Prosciutto wrapped scallop with dirty rice
Prosciutto wrapped scallop with dirty rice

Hello everybody, it’s Brad, welcome to our recipe page. Today, we’re going to prepare a special dish, prosciutto wrapped scallop with dirty rice. It is one of my favorites food recipes. For mine, I’m gonna make it a bit tasty. This will be really delicious.

Season both sides of the scallops with salt and pepper. Rub each scallop with the tomato mixture. Amaze your guests with these sophisticated prosciutto wrapped scallops in a sun dried tomato and olive marinade.

Prosciutto wrapped scallop with dirty rice is one of the most well liked of recent trending foods on earth. It’s enjoyed by millions daily. It’s simple, it’s fast, it tastes yummy. Prosciutto wrapped scallop with dirty rice is something which I have loved my whole life. They are nice and they look fantastic.

To begin with this particular recipe, we must first prepare a few components. You can cook prosciutto wrapped scallop with dirty rice using 16 ingredients and 5 steps. Here is how you can achieve it.

The ingredients needed to make Prosciutto wrapped scallop with dirty rice:
  1. Prepare Large Scallops
  2. Prepare prosciutto
  3. Take Mango
  4. Prepare Peach
  5. Prepare Red onion
  6. Take Bell peppers (assorted collors)
  7. Make ready grapeseed oil
  8. Make ready Habenero Pepper
  9. Get brown sugar
  10. Prepare chilli flake
  11. Prepare salt & pepper TT
  12. Get long grain Jasmine Rice
  13. Get water
  14. Make ready dried crushed basil
  15. Take dried parsley
  16. Make ready salt & pepper TT

It's more expensive, but you only need a little for this recipe. Make it a meal: Serve with an unoaked chardonnay and our recipe for Wild Rice Salad or whole-wheat orzo tossed with Parmesan cheese. Prosciutto-Wrapped Monkfish with Chard and Mustard Pickles. When butter is melted add the scallops.

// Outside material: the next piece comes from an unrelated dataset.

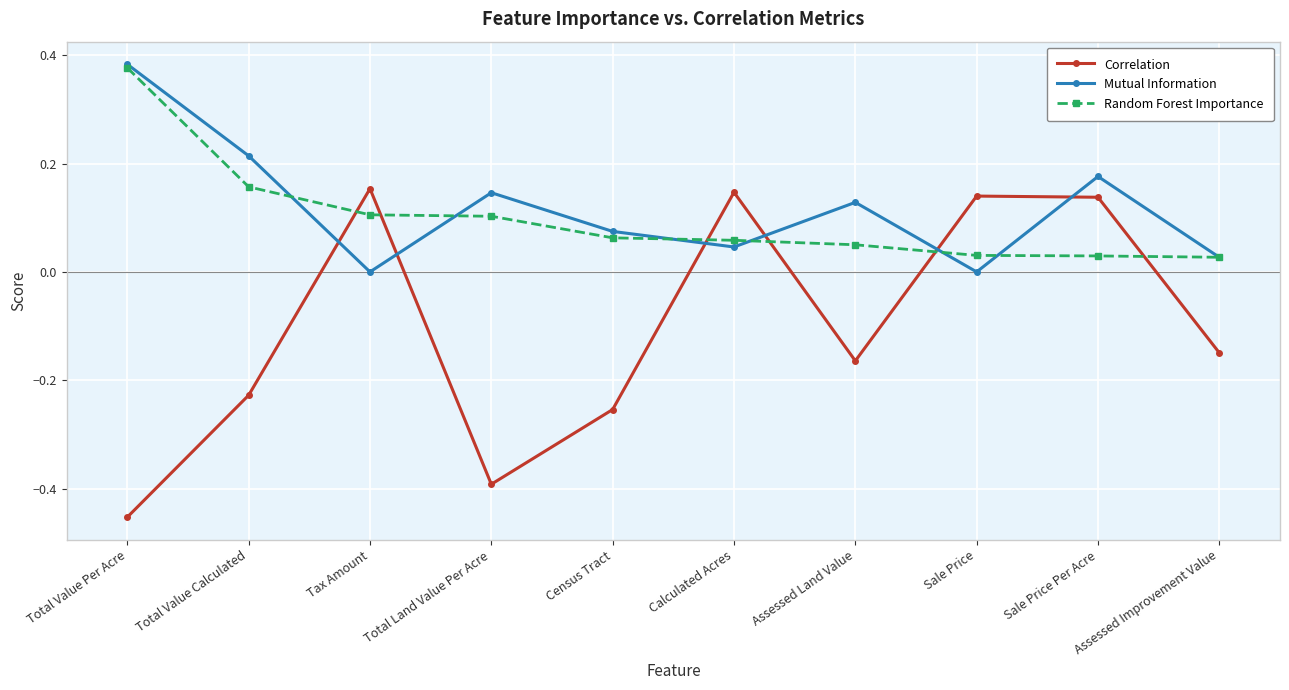

Is the value of Random Forest Importance at Total Value Calculated greater than the value of Mutual Information at Total Value Calculated?

No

Instructions to make Prosciutto wrapped scallop with dirty rice:
  1. First wrap scallops with prosciutto.
  2. Small dice peppers, onions, peach, and the mango.
  3. Prepare rice by placing it in sauce pot with two cups of water, the basil and parsley and cook over medium heat until rice is tender. Allow to set 2 minutes before stirring. Season with salt and pepper to taste.
  4. On a charbroiler or in a sautee pan with a little oil and salt and pepper, sear the top and bottom of the scallops.
  5. Place the cooked scallop on top of the rice, and cover with mango peach chutney. Garnish with scallions and enjoy.

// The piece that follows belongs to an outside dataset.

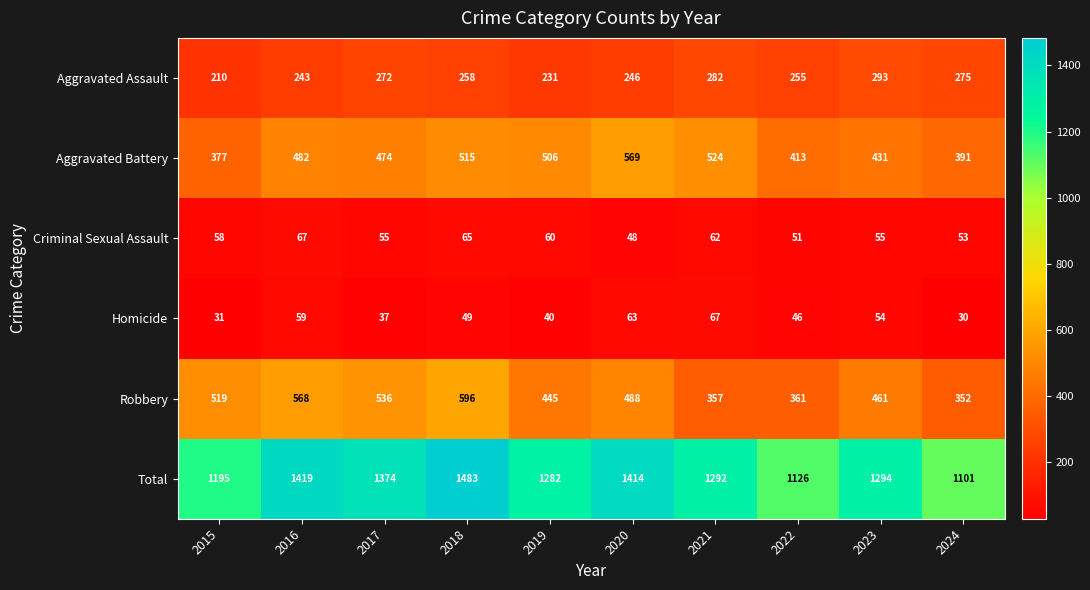

The Aggravated Battery series shows 661 at 2022. True or false?

False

Make sure there's enough room between the scallops so that they sizzle rather than steam. The prosciutto gets a nice crunch to it, but also melts in your mouth. I like to serve over a bed of wilted spinach. Splurge for the better quality Prosciutto di Parma. Don't forget to soak your wooden skewers in water for about a half an hour so they do not burn on the grill!